Malgré la fraîche réception du père Cantet, ouvrier d'entretien du matériel, qui s'avéra, au demeurant, être un très brave homme, je fus très bien accueilli dans ce service sol recherche où je me suis fait de bons copains dont certains sont restés de fidèles amis comme Djelal et Chris. Dans ce service on faisait des expérimentations sur modèles réduits pour vérifier la validité les hypothèses géotechniques en fondations profondes et poussées butées sur les murs de soutènement. Un boulot super sympa et comme les exigences de productivité à l’époque étaient loin d’être ce qu’elles sont devenues depuis, c’était extra, comme chantait à l’époque Léo. Et puis il y avait un côté très physique, à manœuvrer les maquettes et à déplacer le matériel d'enregistrement, qui m'allait très bien.
 Début 68 il y avait quand même une chose qui me chiffonnait un peu : 6 ou 7 semaines étaient passées et je n’avais toujours pas rencontré le chef de service, une sommité de la géotechnique, dont tout le monde parlait en l’imitant car c’était un « chinetoque ». Un jour les techniciens, mes collègues, étaient embêtés car dans leur expérimentation, les résultats obtenus ne correspondaient pas à ce qui était attendu et ils mettaient en doute une équation qu’un ingénieur leur avait fournie.

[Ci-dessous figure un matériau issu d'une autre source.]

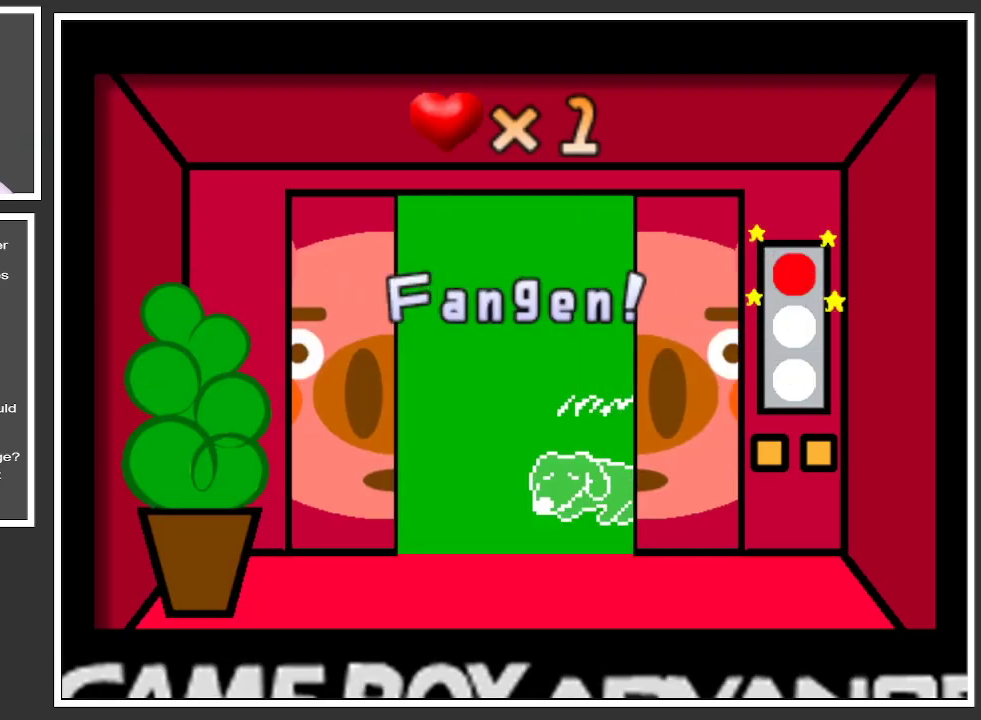
{"buttons": [], "left_stick": "center", "right_stick": "center", "events": []}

J’étais en train de leur démontrer au tableau noir qu’il n’y avait pas d’anomalie…..quand « Chinetoque » est entré dans le labo ; il a regardé le tableau et il m’a dit sans autre forme de présentation ou vœux de bonne année ou de bonne intégration ou même tout simplement bonjour : « Vous n’êtes pas trop con pour un déménageur ». Je savais enfin pourquoi ma candidature avait été retenue……
 
Je suis resté près d’une année dans ce service et c’est là que je me suis plus particulièrement lié avec Chris. (A cette époque il avait quelques problèmes d’argent et moi je m’installais ; il m’a vendu, pour un bon prix, un de ses cadeaux de mariage qui l’encombrait : 2 fauteuils scandinaves. Je les lui ai rendus 20 ans plus tard.)

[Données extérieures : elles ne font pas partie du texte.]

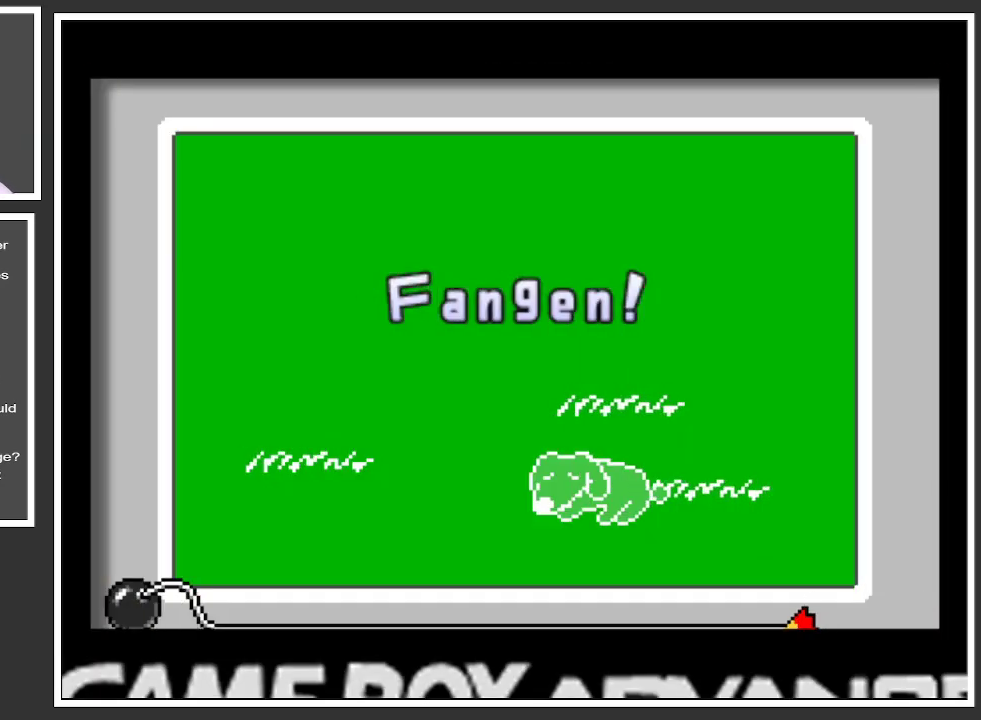
{"buttons": [], "left_stick": "center", "right_stick": "center", "events": []}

Je suis ensuite passé au service Route, puis en 1969 je partais en Guyane. A mon retour, 7 mois plus tard, j’appris que Chris avait quitté la société ; il était parti vers le midi.
En 1970, j’ai demandé une affectation en province pour 2 raisons : d’abord, la prochaine naissance d’Eric et puis je m’étais lancé dans une formation, sur 2 années, de conducteur de travaux routiers avec des stages réguliers qui excluaient, dans l’immédiat, tout nouveau départ outre-mer.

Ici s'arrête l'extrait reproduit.